Yes please, do some research next time like reading the website which you quite obviously didn't do. The frontpage says:

WebKit is an open source web browser engine. WebKit is also the name of the Mac OS X system framework version of the engine that's used by Safari, Dashboard, Mail, and many other OS X applications. WebKit's HTML and JavaScript code began as a branch of the KHTML and KJS libraries from KDE. This website is also the home of S60's S60 WebKit development.

One of their non-goals:
WebKit is an engine, not a browser.
We do not plan to develop or host a full-featured web browser based on WebKit. Others are welcome to do so, of course.

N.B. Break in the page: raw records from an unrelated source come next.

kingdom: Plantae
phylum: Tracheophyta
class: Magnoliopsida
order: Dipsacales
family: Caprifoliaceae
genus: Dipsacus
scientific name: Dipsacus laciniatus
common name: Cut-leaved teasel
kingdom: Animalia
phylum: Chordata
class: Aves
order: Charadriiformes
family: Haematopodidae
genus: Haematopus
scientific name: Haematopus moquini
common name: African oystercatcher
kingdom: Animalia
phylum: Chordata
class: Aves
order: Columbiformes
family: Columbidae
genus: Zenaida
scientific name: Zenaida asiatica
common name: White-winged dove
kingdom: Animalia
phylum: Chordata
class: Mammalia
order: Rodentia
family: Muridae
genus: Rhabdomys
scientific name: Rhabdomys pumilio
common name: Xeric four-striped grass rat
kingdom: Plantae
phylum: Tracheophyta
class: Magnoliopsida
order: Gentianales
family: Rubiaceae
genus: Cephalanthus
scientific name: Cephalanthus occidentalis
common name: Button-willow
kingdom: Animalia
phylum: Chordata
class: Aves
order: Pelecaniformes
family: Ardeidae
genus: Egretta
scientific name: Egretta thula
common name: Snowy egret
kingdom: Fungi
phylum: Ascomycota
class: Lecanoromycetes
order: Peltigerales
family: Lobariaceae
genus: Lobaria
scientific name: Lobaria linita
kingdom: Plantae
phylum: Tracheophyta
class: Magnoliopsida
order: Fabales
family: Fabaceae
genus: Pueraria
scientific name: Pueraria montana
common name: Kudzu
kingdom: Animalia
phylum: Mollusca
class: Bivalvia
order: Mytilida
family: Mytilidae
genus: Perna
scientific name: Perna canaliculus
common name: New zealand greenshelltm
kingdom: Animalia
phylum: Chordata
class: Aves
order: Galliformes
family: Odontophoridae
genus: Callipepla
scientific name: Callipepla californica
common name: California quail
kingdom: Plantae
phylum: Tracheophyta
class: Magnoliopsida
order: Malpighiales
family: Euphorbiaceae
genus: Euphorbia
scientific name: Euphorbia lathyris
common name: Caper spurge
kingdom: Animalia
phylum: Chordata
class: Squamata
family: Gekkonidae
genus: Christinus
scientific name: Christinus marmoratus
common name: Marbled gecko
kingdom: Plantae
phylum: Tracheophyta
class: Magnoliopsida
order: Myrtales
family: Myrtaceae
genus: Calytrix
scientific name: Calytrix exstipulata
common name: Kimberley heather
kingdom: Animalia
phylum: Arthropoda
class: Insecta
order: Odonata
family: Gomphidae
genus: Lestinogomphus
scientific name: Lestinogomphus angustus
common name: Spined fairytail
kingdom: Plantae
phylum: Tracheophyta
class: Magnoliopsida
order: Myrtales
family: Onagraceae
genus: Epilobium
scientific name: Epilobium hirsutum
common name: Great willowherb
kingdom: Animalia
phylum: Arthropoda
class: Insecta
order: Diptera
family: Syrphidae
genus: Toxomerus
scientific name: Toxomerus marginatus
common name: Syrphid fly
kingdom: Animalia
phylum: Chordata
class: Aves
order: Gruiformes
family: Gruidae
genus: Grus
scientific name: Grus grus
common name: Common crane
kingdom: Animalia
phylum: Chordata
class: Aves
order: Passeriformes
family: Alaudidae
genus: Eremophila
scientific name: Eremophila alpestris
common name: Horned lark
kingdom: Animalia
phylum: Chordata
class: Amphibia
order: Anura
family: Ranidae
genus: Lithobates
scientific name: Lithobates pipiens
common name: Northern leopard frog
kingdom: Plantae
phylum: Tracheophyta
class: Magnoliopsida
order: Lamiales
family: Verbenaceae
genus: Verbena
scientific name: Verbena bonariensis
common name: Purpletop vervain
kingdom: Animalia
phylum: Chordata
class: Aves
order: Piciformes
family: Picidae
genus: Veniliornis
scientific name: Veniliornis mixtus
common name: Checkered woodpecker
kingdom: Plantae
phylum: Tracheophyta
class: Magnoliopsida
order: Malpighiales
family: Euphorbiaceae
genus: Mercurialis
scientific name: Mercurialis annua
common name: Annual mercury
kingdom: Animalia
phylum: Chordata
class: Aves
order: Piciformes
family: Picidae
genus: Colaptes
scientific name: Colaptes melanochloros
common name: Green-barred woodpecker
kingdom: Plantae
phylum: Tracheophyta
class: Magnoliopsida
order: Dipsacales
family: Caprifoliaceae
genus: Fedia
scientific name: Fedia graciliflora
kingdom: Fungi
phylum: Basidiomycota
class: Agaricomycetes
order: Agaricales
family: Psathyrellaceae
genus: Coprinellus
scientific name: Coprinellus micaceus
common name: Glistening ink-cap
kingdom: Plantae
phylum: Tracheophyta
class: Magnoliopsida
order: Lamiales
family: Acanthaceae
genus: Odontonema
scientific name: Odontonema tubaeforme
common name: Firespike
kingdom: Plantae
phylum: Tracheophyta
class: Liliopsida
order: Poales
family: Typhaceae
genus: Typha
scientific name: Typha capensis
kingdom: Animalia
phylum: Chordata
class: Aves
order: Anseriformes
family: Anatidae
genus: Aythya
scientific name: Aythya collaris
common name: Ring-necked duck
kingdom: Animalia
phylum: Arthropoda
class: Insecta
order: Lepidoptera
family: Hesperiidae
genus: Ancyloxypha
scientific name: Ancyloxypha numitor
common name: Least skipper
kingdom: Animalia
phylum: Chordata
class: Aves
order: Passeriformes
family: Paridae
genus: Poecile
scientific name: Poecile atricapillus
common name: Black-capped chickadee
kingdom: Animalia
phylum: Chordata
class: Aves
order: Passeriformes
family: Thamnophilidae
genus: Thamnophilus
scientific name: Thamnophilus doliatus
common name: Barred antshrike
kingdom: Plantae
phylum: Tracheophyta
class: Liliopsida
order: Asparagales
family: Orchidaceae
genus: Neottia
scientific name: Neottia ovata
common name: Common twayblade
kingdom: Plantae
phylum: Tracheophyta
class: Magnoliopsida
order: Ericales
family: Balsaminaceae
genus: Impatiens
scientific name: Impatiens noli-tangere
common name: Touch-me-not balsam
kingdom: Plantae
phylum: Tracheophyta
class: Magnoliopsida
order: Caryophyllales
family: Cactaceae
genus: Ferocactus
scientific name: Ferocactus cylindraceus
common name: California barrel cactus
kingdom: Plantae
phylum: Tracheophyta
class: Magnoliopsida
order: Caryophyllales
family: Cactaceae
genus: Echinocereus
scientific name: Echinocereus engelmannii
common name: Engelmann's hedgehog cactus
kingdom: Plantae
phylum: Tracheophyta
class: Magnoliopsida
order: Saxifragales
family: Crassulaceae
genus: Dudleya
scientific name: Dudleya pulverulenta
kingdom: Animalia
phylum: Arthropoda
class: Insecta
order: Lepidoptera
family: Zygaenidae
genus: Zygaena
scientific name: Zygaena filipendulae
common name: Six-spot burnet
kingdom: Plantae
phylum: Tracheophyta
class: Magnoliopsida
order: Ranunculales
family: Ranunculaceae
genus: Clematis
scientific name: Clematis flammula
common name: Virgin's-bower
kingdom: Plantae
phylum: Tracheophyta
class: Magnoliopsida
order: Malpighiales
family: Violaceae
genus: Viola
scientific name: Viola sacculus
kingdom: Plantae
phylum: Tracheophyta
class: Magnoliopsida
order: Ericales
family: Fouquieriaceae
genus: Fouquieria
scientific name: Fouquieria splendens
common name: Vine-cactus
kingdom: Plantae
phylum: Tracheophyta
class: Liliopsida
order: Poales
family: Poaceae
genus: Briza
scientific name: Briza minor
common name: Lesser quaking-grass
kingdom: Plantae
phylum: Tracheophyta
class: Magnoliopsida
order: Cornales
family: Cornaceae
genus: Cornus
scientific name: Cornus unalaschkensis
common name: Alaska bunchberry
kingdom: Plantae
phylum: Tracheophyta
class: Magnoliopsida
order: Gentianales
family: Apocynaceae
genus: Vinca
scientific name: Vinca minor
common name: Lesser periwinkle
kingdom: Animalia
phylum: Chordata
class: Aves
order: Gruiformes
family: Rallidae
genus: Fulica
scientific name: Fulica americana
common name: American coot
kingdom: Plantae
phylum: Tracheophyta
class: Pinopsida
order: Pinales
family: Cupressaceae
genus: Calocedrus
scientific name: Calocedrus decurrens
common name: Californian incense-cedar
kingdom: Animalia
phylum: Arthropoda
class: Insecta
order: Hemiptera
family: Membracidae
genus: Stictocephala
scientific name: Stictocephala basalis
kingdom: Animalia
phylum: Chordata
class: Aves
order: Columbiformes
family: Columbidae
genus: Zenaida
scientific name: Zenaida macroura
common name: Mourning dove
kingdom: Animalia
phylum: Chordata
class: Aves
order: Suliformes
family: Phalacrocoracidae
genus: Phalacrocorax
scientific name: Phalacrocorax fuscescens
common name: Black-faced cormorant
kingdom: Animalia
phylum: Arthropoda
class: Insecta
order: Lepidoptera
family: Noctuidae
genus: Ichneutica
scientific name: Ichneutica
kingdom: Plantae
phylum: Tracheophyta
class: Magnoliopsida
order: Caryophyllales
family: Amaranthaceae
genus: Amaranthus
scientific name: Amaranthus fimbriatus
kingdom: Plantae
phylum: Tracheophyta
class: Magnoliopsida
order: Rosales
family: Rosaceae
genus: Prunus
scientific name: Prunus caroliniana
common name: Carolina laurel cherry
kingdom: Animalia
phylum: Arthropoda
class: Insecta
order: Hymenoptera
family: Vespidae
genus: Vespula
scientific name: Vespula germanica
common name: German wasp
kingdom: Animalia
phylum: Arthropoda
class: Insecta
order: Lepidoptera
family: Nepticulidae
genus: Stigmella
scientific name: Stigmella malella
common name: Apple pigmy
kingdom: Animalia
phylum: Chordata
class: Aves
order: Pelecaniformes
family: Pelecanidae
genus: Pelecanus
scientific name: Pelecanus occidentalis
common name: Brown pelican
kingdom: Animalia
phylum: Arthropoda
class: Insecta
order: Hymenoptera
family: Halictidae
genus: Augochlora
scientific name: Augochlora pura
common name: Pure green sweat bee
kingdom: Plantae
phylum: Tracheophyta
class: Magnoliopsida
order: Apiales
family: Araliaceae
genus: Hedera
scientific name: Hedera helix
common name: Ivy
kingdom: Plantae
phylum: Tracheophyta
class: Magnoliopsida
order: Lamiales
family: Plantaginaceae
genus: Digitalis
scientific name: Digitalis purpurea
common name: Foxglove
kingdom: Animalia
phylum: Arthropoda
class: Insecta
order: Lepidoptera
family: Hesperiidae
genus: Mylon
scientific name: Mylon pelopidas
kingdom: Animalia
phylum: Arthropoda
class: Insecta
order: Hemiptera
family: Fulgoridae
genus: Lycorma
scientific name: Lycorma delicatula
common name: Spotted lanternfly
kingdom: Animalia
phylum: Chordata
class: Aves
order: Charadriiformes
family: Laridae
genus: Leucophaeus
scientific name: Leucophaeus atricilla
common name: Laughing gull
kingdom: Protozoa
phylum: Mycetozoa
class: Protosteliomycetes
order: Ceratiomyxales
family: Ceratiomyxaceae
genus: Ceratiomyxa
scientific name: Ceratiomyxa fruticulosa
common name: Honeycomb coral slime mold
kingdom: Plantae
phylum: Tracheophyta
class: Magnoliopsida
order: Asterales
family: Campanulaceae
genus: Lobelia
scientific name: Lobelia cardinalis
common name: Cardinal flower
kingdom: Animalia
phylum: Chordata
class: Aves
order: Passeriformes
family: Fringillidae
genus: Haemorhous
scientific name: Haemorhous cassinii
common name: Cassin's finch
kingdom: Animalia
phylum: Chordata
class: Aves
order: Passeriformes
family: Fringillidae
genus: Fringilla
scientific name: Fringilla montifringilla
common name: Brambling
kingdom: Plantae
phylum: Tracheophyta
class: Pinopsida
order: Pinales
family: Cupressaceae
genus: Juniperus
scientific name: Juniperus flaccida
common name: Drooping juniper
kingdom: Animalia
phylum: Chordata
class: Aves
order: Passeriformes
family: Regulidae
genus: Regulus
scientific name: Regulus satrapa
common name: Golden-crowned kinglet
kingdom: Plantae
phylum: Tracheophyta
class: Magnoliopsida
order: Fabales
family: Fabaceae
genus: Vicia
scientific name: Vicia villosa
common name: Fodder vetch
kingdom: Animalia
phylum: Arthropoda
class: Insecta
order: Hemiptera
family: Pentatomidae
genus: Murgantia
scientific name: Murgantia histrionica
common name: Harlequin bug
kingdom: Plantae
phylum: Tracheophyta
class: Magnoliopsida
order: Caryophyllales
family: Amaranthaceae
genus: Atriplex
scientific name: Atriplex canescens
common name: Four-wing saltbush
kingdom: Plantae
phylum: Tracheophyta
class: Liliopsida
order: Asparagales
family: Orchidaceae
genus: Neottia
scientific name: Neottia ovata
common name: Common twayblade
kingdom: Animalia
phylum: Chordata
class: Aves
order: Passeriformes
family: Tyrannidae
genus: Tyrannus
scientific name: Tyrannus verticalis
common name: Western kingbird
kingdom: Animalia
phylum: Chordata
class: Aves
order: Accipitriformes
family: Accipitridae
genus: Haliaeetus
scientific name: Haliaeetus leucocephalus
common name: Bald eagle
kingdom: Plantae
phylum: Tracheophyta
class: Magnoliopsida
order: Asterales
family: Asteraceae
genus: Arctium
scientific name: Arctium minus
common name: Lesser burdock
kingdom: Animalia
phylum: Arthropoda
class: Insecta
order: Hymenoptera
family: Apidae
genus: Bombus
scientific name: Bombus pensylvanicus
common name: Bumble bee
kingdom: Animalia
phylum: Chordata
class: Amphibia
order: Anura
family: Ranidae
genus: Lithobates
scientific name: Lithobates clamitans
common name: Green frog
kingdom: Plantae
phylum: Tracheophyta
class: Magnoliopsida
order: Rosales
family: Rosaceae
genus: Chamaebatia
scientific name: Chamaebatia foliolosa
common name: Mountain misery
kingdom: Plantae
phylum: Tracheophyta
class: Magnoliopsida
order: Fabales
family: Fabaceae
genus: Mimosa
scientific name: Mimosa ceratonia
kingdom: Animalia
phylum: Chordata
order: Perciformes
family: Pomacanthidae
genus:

And how you should run your freshly build Webkit:
Running WebKit

1.

Type this command to run Safari with the WebKit you built:

WebKit/WebKitTools/Scripts/run-safari

Use the --debug option for a debug build:

WebKit/WebKitTools/Scripts/run-safari --debug
In fact running Webkit on Windows requires Safari, without Safari you can't run Webkit. Which is quite obvious for something that is a render engine and not a webbrowser (as they say themselves).

It might be that the same guys that work on Webkit also work on Safari but that really does not mean they are the exact same projects or that Webkit has a GUI.


So next time read the website you're linking to before ranting on someone else because as you can see it will backfire ;)

BTW: I am running the Webkit nightlies for a couple of years now and know what they are and what they do (and how you can disable the standard homepage it starts with). I've also tried using it on Windows which is quite some work compared to drag 'n dropping Webkit to /Applications.